Before importing data, set up database and make sure to provide relevant variables:
export PGDATABASE=mydbname
export PGUSER=mydbuser
export PGHOST=mydbhost
export PGPORT=mydbport
make init
This will create the a new schema with the necessary tables, as well as useful indices and foreign keys.
Schema
By default, your GTFS data will be loaded into a schema named gtfs
. You can always rename it when you're done. Setting the SCHEMA
variable when running make tasks will also address a different schema
Connecting to the database
Use the standard Postgres environment variables to specify your connection parameters. For example:
export PGDATABASE=mydbname PGHOST=example.com PGUSER=username
make load GTFS=gtfs.zip
Importing
To import the GTFS dataset in file named gtfs.zip
. Note that we first drop foreign key and not null constraints. This is necessary because the tables will be loaded in parallel (-j
option) in arbitrary order:
make drop_constraints
make -j load GTFS=gtfs.zip
make add_constraints
Feed indexes
GTFS data is regularly updated, and it's reasonable to want to include multiple iterations in the same database. This tool includes a feed_index
column in each table. This index is part of the primary key of each table.
Extra columns
The loading script checks for extra columns in a GTFS table and adds them to database as text
columns. You may wish to alter or remove these columns.
Big datasets
For large feeds, you may find that loading is faster without indices.
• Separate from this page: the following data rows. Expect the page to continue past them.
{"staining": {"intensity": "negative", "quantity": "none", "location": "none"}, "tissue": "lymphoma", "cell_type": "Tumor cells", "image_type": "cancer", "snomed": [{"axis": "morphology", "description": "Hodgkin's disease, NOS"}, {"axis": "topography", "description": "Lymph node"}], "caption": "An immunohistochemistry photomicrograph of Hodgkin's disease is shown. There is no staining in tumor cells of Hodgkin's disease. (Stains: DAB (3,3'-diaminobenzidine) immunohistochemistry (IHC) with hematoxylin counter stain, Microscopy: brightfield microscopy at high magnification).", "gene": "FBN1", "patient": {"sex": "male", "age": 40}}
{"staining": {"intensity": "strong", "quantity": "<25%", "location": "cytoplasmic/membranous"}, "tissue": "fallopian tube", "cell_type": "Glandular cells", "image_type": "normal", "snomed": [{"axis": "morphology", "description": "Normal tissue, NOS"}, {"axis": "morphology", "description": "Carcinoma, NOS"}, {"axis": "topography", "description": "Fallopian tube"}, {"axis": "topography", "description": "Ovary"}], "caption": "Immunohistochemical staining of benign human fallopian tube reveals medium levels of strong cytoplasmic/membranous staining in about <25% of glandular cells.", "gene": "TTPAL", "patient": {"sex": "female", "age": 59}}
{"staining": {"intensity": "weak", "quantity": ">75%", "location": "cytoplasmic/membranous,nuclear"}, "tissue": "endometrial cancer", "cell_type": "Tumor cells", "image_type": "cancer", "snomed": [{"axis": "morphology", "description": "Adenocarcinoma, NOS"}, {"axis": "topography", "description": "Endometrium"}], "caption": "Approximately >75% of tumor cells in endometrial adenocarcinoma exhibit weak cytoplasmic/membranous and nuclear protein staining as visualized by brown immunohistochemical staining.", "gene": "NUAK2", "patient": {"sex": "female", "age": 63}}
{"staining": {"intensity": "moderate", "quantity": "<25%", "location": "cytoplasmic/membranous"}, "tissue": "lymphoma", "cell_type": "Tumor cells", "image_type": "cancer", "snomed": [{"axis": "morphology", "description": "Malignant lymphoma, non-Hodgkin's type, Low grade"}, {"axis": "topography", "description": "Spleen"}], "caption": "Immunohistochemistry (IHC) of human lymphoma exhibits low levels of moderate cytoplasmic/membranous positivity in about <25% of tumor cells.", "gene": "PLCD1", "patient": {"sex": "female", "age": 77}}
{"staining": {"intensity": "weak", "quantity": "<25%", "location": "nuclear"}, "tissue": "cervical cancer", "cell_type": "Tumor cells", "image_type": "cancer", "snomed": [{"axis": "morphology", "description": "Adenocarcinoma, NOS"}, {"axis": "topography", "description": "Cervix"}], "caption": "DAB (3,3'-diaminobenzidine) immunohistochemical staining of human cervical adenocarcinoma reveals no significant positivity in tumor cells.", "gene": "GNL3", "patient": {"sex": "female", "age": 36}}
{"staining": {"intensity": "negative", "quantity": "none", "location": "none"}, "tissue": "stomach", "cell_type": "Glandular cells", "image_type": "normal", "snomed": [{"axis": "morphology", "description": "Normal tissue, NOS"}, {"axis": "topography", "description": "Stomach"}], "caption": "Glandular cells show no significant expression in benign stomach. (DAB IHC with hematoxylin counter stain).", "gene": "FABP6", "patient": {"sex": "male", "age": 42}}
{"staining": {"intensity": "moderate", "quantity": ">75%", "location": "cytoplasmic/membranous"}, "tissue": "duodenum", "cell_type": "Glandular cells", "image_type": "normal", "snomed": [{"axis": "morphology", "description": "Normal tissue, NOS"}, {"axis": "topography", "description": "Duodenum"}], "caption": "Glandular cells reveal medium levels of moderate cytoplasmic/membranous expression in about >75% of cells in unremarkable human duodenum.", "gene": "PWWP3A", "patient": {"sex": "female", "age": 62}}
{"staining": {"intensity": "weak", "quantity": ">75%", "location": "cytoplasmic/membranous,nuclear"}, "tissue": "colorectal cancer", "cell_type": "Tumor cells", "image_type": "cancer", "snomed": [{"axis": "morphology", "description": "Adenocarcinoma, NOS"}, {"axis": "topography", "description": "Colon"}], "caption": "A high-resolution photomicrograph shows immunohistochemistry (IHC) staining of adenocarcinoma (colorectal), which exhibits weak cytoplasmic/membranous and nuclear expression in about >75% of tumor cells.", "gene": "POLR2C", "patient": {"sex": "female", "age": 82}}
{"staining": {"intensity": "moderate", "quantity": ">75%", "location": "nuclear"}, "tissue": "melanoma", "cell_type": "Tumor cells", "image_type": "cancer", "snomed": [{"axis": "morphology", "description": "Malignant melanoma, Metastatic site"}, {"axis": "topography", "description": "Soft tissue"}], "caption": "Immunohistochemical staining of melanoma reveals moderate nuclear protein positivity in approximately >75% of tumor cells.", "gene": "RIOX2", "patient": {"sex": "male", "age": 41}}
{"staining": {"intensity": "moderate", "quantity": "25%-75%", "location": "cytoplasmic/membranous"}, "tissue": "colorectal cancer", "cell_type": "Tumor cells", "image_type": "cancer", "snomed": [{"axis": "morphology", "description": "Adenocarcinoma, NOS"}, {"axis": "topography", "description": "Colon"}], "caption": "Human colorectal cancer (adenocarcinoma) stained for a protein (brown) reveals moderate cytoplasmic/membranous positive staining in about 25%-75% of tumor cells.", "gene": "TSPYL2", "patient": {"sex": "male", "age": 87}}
Don't forget to add them back, or your queries will be very slow:
make drop_indices drop_constraints
make load GTFS=gtfs.zip
make add_indices add_constraints
Troubleshooting common errors in GTFS data
Most GTFS data has errors in it, so you may encounter an error when trying to add constraints back. Common errors include missing service_id
s.
The check
task will run the scripts in tests/validity
, which perform several queries looking for rows that violate foreign key constraints and bad geometries in the shapes
table. These tests require prove
, a very common perl testing program and pgTAP, a Postgresql testing suite. Install it in a new tap
schema with:
wget https://api.pgxn.org/dist/pgtap/1.2.0/pgtap-1.2.0.zip
unzip pgtap-1.2.0.zip
make -C pgtap-1.2.0 sql/pgtap.sql
PGOPTIONS=--search_path=tap,public psql -c "CREATE SCHEMA tap" -f pgtap-1.2.0/sql/pgtap.sql
Then run the check task, giving the index of the feed to check:
make check FEED_INDEX=1
The resulting report will tell you which tables have constraint violations, and what the errors are. You may wish to manually add missing values to your tables. It also checks if all tables are populated (some optional tables may not be).
If you don't have prove
available, try another TAP consumer. Failing that, you can run the tests with:
find tests -name '*.sql' -print -exec psql -Aqt -v schema=gtfs -f {} \;
Null data
ERROR: null value in column "example_id" violates not-null constraint
This might occur if an "id" column (e.g. route_id
) is improperly empty. As a workaround, you can drop NOT NULL
constraints from the database and reload the data:
make drop_notnull
make load GTFS=example.zip
Then edit the database to add a non-empty value and recreate the not-null constraints (make add_notnull
).
License
Released under the MIT (X11) license. See LICENSE in this directory.